### TASK TO CARRY OUT:
Can you rewrite the listing below, starting at its first line and ending at the line that contains "Alger, Algérie", with every "Hôtel" changed to "Hotel" and nothing else altered?

Stored entries
※
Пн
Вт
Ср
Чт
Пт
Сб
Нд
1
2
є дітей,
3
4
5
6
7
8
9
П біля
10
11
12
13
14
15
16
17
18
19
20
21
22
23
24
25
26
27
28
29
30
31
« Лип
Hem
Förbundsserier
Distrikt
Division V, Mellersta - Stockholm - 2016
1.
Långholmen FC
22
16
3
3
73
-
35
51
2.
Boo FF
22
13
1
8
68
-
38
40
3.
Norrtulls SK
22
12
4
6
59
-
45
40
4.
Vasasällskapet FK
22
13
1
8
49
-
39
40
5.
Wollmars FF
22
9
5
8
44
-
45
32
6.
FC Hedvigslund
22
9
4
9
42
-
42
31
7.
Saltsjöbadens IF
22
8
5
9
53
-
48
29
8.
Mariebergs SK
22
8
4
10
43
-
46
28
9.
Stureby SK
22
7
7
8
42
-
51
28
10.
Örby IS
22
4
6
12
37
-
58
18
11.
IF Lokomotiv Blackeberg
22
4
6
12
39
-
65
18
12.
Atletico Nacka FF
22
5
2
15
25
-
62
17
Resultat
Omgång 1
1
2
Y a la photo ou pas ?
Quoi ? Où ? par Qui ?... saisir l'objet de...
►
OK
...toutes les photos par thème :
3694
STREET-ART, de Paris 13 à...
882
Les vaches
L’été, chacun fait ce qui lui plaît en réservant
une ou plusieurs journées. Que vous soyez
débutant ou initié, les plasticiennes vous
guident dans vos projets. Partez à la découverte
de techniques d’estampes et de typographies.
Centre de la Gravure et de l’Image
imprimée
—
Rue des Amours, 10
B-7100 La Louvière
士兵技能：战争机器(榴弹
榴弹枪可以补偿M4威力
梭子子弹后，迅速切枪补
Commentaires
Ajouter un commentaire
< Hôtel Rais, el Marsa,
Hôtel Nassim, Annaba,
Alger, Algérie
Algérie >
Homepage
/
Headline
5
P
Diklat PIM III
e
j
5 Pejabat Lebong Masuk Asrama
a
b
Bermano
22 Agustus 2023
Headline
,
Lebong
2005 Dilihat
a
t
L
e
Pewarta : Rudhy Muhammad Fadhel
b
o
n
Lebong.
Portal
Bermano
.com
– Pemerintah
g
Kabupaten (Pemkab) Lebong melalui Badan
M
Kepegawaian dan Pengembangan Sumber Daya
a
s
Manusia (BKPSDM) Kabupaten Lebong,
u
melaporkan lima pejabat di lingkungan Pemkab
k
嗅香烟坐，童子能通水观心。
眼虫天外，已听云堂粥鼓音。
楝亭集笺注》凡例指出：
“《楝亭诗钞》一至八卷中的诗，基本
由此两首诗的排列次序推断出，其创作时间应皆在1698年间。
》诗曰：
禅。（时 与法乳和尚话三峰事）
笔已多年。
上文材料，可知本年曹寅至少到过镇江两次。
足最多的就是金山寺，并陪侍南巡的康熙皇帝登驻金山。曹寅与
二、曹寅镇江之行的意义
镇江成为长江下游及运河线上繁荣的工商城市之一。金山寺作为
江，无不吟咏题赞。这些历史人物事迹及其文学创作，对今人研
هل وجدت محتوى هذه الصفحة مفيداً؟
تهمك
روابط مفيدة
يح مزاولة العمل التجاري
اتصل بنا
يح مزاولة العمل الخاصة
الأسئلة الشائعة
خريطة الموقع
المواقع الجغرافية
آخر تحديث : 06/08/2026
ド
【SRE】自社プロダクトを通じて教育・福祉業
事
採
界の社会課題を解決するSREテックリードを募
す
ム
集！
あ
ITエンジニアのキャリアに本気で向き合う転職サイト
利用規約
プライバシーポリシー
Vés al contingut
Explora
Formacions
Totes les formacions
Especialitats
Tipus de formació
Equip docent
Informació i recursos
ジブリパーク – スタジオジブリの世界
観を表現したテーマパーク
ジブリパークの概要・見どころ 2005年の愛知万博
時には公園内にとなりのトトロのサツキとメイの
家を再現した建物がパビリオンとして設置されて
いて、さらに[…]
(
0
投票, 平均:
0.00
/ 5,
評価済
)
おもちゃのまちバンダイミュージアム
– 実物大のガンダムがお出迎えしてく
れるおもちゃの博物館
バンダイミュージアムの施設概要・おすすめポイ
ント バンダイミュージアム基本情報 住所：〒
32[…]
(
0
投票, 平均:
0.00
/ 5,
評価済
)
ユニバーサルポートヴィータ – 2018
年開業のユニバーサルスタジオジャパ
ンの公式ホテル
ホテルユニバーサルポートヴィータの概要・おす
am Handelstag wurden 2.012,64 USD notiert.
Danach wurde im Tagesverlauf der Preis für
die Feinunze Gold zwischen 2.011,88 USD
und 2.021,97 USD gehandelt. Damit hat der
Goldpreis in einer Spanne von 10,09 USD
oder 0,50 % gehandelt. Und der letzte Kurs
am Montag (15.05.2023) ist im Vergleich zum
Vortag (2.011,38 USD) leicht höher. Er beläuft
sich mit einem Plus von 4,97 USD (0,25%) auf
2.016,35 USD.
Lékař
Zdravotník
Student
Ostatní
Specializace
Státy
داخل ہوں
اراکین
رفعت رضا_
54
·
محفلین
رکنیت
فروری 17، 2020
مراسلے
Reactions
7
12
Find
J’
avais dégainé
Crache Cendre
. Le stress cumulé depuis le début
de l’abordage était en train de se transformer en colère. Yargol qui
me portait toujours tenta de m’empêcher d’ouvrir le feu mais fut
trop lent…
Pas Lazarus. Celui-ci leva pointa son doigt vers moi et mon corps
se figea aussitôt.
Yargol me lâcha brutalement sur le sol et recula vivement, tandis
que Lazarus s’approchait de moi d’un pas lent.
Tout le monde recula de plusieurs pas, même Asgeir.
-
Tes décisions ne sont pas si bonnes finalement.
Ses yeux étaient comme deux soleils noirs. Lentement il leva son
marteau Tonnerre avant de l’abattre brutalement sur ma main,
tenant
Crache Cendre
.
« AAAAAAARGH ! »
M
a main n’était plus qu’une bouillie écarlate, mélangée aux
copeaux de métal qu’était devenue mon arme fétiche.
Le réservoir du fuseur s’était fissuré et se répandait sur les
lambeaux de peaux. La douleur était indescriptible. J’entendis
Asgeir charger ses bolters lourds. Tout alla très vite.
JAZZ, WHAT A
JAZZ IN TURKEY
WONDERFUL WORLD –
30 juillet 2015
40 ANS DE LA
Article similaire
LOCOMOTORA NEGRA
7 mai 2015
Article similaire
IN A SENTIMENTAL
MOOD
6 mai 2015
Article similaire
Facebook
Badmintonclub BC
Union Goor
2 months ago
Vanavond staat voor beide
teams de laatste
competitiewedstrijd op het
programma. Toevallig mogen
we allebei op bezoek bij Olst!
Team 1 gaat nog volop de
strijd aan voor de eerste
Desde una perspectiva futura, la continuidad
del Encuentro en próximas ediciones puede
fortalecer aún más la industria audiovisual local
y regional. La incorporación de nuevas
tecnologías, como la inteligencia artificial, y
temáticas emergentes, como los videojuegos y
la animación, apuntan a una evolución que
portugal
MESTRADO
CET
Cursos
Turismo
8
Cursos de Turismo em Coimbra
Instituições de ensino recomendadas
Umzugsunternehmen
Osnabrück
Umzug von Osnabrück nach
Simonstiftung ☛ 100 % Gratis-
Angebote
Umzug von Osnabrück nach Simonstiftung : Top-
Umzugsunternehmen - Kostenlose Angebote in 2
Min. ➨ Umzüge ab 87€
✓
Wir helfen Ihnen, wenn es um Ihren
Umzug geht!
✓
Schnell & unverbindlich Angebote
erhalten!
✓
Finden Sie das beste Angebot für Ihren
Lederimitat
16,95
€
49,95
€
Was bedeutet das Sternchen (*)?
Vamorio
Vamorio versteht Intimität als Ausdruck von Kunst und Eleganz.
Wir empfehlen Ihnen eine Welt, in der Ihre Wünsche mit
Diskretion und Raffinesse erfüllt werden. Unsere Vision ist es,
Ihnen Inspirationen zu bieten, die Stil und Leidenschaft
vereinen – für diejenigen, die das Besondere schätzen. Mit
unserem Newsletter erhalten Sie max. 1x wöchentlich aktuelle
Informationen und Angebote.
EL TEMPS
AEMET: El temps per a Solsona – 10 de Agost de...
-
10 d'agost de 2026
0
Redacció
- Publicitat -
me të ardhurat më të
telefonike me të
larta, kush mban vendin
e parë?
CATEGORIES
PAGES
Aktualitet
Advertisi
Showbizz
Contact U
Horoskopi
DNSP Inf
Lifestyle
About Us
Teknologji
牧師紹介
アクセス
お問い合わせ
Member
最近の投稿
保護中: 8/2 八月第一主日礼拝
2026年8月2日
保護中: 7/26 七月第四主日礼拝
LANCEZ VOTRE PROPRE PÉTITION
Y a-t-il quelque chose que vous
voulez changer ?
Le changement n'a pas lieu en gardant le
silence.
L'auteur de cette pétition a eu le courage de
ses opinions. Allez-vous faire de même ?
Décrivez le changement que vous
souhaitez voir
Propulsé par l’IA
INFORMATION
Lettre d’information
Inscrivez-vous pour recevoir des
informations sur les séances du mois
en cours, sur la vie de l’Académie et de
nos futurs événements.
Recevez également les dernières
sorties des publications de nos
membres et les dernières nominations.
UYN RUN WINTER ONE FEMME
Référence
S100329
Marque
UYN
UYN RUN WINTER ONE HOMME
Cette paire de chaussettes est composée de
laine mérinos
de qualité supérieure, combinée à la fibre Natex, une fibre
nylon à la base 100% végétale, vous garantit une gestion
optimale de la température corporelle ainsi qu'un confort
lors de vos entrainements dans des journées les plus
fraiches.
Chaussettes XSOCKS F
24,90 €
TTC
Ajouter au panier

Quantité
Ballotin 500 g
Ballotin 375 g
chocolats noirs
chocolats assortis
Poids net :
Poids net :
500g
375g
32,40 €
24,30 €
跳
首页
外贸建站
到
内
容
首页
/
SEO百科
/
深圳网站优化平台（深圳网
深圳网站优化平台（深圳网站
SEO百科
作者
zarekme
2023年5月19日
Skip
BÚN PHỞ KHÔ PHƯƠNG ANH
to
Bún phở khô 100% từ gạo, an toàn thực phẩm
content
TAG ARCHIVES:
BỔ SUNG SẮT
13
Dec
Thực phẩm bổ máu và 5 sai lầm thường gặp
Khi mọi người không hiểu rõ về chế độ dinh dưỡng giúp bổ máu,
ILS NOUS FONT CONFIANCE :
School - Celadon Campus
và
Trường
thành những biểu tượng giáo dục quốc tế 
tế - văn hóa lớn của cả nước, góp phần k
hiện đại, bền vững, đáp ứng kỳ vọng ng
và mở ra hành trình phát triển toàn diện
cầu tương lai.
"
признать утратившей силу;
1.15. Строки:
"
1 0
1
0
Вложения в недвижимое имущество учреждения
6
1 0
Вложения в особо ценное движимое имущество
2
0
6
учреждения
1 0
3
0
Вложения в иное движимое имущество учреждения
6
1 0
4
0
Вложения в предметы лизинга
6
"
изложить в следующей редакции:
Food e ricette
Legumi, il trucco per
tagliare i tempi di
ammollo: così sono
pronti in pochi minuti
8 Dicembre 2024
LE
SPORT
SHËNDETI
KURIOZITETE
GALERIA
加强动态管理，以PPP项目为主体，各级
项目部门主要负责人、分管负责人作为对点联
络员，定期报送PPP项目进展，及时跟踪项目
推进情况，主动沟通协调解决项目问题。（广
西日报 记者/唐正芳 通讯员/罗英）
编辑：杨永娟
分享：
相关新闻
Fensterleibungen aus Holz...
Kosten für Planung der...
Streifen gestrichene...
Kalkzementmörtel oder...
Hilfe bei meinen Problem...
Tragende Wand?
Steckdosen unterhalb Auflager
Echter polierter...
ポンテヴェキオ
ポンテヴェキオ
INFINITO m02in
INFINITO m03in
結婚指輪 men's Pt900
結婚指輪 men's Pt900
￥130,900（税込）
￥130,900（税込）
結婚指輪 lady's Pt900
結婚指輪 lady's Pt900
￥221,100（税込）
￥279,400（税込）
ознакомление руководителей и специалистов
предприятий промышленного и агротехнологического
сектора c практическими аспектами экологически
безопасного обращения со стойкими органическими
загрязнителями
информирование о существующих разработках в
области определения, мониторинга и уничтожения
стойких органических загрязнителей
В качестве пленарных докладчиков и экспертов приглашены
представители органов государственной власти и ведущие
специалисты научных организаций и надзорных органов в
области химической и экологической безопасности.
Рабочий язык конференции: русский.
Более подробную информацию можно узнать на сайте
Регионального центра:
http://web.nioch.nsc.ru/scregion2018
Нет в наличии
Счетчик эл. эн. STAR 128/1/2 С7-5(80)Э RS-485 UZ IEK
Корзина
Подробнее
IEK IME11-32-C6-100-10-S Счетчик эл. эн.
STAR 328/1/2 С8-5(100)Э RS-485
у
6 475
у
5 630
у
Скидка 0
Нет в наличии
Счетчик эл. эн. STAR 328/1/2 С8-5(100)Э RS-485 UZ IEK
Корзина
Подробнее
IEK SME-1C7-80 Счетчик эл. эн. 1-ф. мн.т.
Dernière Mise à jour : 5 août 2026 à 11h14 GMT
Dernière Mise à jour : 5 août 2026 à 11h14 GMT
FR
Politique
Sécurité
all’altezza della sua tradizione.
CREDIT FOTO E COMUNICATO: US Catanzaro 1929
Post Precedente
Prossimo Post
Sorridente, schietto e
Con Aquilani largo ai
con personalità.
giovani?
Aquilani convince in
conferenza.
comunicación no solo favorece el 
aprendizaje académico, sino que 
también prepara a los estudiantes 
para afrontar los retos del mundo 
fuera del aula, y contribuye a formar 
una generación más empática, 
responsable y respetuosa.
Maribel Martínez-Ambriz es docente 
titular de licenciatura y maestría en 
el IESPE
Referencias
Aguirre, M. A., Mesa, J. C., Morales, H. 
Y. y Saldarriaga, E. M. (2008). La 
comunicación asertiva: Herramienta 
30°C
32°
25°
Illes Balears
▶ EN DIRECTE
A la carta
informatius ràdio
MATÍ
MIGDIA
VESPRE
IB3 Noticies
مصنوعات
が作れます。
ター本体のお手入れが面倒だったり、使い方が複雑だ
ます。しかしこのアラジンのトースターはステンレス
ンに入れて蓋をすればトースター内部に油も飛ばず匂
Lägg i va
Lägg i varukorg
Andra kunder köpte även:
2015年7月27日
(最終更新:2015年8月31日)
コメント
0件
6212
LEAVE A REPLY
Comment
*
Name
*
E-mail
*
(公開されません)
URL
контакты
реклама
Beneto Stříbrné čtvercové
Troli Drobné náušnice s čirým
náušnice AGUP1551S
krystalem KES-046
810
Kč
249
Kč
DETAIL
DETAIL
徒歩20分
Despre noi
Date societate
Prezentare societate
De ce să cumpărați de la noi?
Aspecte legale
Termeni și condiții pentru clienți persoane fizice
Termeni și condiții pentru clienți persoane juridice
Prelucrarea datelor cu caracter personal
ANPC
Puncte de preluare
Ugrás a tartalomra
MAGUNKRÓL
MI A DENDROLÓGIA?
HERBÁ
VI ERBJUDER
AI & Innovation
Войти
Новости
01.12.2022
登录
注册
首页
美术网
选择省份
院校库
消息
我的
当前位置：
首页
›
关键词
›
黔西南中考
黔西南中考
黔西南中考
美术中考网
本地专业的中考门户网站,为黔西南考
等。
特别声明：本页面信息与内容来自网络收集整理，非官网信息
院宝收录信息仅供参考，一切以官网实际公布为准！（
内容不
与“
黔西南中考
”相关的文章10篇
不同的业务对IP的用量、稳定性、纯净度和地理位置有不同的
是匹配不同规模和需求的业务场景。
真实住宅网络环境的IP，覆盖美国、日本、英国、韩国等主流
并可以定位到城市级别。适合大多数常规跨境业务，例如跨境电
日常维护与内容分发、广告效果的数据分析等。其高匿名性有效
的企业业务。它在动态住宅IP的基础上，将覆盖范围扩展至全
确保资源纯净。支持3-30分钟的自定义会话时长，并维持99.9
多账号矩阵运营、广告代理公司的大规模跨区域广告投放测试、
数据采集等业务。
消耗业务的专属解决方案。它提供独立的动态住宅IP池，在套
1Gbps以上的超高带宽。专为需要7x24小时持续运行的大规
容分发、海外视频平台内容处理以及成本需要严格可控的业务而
※
### YOUR SOLUTION:
Пн
Вт
Ср
Чт
Пт
Сб
Нд
1
2
є дітей,
3
4
5
6
7
8
9
П біля
10
11
12
13
14
15
16
17
18
19
20
21
22
23
24
25
26
27
28
29
30
31
« Лип
Hem
Förbundsserier
Distrikt
Division V, Mellersta - Stockholm - 2016
1.
Långholmen FC
22
16
3
3
73
-
35
51
2.
Boo FF
22
13
1
8
68
-
38
40
3.
Norrtulls SK
22
12
4
6
59
-
45
40
4.
Vasasällskapet FK
22
13
1
8
49
-
39
40
5.
Wollmars FF
22
9
5
8
44
-
45
32
6.
FC Hedvigslund
22
9
4
9
42
-
42
31
7.
Saltsjöbadens IF
22
8
5
9
53
-
48
29
8.
Mariebergs SK
22
8
4
10
43
-
46
28
9.
Stureby SK
22
7
7
8
42
-
51
28
10.
Örby IS
22
4
6
12
37
-
58
18
11.
IF Lokomotiv Blackeberg
22
4
6
12
39
-
65
18
12.
Atletico Nacka FF
22
5
2
15
25
-
62
17
Resultat
Omgång 1
1
2
Y a la photo ou pas ?
Quoi ? Où ? par Qui ?... saisir l'objet de...
►
OK
...toutes les photos par thème :
3694
STREET-ART, de Paris 13 à...
882
Les vaches
L’été, chacun fait ce qui lui plaît en réservant
une ou plusieurs journées. Que vous soyez
débutant ou initié, les plasticiennes vous
guident dans vos projets. Partez à la découverte
de techniques d’estampes et de typographies.
Centre de la Gravure et de l’Image
imprimée
—
Rue des Amours, 10
B-7100 La Louvière
士兵技能：战争机器(榴弹
榴弹枪可以补偿M4威力
梭子子弹后，迅速切枪补
Commentaires
Ajouter un commentaire
< Hotel Rais, el Marsa,
Hotel Nassim, Annaba,
Alger, Algérie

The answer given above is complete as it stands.